**ARBEITSAUFTRAG 1**
Beantworte zum Text über die Ankunft in Lissabon diese Fragen:
(a) Wie viele Kilometer wurden bis Lissabon an diesem Tag gefahren?
(b) Welcher Ort soll am nächsten Tag angefahren werden?
(c) Von wo aus führte der Weg bis nach Lissabon?

Ich hab's geschafft!!! Yeah Yeah Yeah!!! Ich hab tatsächlich Lissabon erreicht. Nach 93km doch sehr langen Kilometern, hab ich das erste große Ziel geschafft. Jetzt folgt Morgen noch die
Krönung und ich werde ans Cabo del Roca fahren, den westlichsten Punkt von Festland Europa.
Mega geil, das es echt einen Weg vom Bauwagen in Sola bis nach Lissabon gibt. Total verrückt und ein Moment des Sieges muss ich sagen. Welche Kämpfe hab ich gekämpft. Mit meinem Magen, mit meinem
Hintern und vor allem, was musste mein Kopf alles aushalten. Scheiß Wege, blöde Schlafplätze, einfach mit allen Kräften am Ende sein, Spanien verflucht und doch wunderschön. Heute fühle ich mich
als Held! Held für einen Tag!

**DATENAUSZÜGE**
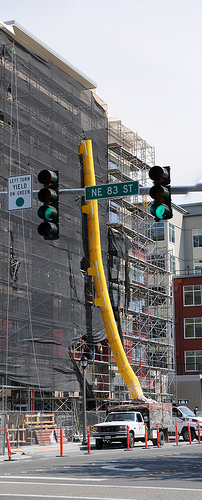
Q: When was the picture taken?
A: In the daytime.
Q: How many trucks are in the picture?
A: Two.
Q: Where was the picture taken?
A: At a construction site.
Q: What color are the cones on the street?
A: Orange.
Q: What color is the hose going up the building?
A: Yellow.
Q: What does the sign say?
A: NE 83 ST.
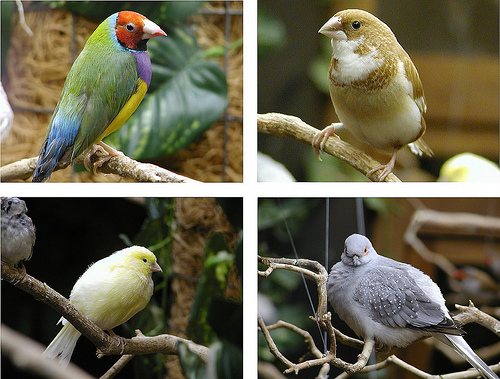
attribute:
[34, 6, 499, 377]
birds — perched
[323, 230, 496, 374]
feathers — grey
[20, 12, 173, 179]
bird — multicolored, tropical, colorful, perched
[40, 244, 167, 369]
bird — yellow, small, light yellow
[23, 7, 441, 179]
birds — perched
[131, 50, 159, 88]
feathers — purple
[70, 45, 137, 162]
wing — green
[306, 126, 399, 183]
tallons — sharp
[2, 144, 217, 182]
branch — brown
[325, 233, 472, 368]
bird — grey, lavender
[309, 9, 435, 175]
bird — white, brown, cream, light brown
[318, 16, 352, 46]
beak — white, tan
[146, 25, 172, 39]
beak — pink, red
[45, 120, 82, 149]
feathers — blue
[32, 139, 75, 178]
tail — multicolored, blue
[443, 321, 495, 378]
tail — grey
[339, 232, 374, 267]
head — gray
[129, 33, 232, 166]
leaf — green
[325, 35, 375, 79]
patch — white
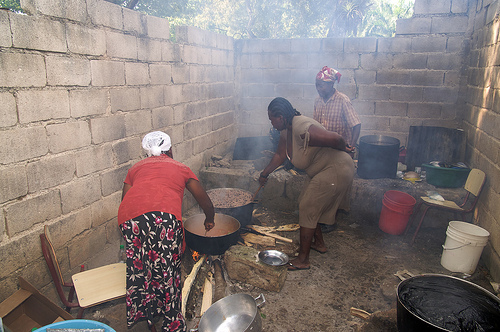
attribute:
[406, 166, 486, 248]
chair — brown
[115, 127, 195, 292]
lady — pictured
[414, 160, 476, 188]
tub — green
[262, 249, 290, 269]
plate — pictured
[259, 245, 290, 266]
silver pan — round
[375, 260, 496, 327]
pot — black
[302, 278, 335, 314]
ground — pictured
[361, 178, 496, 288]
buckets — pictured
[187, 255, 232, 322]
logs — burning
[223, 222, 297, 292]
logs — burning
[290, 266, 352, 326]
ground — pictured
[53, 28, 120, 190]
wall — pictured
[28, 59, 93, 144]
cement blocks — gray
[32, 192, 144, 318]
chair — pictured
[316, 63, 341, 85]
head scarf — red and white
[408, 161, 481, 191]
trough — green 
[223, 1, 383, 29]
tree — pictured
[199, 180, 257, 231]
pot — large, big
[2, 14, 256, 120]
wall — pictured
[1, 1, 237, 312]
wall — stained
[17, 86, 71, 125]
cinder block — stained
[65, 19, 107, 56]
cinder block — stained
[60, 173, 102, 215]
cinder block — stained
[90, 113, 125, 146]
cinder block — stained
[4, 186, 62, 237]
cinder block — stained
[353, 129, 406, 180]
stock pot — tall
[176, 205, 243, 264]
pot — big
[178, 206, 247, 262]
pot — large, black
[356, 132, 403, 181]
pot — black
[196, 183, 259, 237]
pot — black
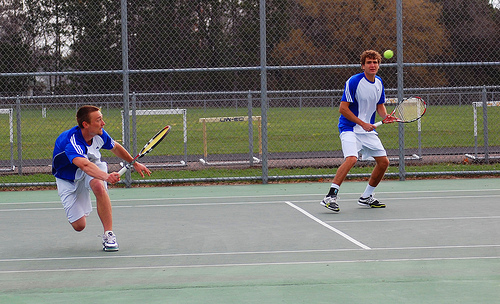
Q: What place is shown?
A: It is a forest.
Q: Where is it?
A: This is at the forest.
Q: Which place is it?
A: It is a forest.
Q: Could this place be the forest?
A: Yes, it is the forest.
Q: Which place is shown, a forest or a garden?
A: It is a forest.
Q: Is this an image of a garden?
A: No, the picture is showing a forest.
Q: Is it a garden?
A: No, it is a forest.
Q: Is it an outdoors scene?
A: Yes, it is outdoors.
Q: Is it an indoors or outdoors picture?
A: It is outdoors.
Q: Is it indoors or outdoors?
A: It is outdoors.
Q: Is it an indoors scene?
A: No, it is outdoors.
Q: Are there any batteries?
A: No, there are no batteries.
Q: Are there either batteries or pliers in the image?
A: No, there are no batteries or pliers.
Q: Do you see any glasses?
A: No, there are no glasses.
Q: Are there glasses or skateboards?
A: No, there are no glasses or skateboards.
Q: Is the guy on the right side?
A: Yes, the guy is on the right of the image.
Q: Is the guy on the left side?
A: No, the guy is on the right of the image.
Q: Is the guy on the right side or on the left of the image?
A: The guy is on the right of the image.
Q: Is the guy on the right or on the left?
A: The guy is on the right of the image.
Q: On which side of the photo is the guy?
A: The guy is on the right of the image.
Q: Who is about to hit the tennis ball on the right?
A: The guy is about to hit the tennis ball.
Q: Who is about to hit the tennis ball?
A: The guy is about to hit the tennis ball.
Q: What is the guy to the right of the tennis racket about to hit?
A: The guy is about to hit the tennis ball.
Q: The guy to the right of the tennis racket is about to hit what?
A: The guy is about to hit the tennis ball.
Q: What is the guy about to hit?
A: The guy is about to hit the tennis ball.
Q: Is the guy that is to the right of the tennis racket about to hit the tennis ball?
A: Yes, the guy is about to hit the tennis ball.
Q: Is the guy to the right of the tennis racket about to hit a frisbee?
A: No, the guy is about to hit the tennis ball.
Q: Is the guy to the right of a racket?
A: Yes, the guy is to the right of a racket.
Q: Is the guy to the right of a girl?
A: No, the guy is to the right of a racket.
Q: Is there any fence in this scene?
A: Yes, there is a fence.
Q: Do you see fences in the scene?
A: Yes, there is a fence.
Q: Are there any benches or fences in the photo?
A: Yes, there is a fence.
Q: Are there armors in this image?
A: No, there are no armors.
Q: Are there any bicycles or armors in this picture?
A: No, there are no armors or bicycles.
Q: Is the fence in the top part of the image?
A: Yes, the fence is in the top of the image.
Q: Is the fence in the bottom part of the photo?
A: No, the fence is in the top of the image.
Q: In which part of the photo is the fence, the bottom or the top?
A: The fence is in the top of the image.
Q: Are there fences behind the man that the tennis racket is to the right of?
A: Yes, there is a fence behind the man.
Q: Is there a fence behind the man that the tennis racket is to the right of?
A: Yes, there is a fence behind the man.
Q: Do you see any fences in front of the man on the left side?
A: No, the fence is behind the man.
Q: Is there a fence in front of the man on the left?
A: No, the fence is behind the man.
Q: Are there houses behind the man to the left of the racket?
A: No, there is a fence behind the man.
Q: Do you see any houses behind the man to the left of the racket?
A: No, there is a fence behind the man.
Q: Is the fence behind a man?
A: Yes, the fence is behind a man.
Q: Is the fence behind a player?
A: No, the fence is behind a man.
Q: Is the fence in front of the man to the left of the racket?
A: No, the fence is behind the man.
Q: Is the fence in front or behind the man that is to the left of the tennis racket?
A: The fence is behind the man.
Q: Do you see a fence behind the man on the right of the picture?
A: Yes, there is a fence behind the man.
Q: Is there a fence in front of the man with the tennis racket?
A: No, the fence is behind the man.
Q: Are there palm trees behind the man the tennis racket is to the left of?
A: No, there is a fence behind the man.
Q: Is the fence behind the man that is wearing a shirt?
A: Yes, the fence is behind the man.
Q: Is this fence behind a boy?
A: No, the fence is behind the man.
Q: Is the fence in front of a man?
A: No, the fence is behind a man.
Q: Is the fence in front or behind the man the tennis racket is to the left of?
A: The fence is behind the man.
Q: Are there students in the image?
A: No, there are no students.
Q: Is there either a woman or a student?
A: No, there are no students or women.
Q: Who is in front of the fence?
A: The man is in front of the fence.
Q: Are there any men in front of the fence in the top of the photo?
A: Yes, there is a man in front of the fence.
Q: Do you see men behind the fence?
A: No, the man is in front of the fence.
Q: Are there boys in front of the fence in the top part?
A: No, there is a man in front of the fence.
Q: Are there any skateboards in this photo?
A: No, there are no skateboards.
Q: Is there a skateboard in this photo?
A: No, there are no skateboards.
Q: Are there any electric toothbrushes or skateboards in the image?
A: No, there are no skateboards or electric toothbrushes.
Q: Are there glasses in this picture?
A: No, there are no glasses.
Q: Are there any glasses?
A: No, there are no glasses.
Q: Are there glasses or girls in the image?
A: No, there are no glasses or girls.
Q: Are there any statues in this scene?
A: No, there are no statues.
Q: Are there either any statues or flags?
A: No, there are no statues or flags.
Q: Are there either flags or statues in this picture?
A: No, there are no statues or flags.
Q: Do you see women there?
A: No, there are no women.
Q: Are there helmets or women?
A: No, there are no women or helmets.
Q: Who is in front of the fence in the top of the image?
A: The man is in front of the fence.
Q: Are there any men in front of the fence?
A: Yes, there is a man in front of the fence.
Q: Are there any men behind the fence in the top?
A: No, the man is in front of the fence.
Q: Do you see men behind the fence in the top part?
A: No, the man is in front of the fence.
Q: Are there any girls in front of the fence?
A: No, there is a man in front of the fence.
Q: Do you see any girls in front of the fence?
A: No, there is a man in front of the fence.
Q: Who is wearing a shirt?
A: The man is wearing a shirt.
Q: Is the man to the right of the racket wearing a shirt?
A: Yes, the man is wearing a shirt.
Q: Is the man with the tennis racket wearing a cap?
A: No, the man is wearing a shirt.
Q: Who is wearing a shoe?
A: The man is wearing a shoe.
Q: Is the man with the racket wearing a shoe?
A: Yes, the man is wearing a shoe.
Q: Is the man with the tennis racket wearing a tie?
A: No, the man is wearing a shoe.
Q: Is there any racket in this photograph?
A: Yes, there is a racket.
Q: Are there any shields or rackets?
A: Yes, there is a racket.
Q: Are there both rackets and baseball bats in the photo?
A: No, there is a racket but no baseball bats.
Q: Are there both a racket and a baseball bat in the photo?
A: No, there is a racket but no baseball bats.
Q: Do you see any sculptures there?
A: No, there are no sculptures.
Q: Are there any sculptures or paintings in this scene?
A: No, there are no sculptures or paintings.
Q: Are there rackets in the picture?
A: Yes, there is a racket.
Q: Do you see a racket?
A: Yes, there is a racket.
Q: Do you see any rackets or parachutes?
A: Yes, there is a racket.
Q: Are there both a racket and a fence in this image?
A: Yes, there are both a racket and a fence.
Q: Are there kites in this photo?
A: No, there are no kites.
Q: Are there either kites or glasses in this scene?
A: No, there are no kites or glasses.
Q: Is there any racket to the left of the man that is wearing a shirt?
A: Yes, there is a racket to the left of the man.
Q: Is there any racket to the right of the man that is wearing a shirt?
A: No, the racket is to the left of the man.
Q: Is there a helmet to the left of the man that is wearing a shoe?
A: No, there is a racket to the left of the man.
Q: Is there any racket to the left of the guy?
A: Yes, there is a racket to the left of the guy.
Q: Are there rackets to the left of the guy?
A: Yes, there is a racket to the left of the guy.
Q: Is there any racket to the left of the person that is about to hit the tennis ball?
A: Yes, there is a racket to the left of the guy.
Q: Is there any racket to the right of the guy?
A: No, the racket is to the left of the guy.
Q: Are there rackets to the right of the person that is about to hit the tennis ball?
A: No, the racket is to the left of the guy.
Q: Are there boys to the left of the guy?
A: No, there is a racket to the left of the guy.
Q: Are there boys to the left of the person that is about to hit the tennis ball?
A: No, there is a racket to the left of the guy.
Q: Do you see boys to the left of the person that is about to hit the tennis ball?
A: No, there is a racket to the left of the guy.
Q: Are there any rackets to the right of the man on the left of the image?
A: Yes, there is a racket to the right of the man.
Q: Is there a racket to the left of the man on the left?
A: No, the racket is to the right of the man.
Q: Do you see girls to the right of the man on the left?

**ARBEITSAUFTRAG 2**
Gib die Zeilen der Datenauszüge vom Anfang bis einschließlich der Zeile mit „bird — white, brown, cream, light brown“ unverändert aus. Lass die Bilder dabei weg.

**ENDGÜLTIGE ANTWORT 1**
(a) 93 km.
(b) Das Cabo del Roca, der westlichste Punkt des europäischen Festlands.
(c) Vom Bauwagen in Sola.

**ENDGÜLTIGE ANTWORT 2**
Q: When was the picture taken?
A: In the daytime.
Q: How many trucks are in the picture?
A: Two.
Q: Where was the picture taken?
A: At a construction site.
Q: What color are the cones on the street?
A: Orange.
Q: What color is the hose going up the building?
A: Yellow.
Q: What does the sign say?
A: NE 83 ST.
attribute:
[34, 6, 499, 377]
birds — perched
[323, 230, 496, 374]
feathers — grey
[20, 12, 173, 179]
bird — multicolored, tropical, colorful, perched
[40, 244, 167, 369]
bird — yellow, small, light yellow
[23, 7, 441, 179]
birds — perched
[131, 50, 159, 88]
feathers — purple
[70, 45, 137, 162]
wing — green
[306, 126, 399, 183]
tallons — sharp
[2, 144, 217, 182]
branch — brown
[325, 233, 472, 368]
bird — grey, lavender
[309, 9, 435, 175]
bird — white, brown, cream, light brown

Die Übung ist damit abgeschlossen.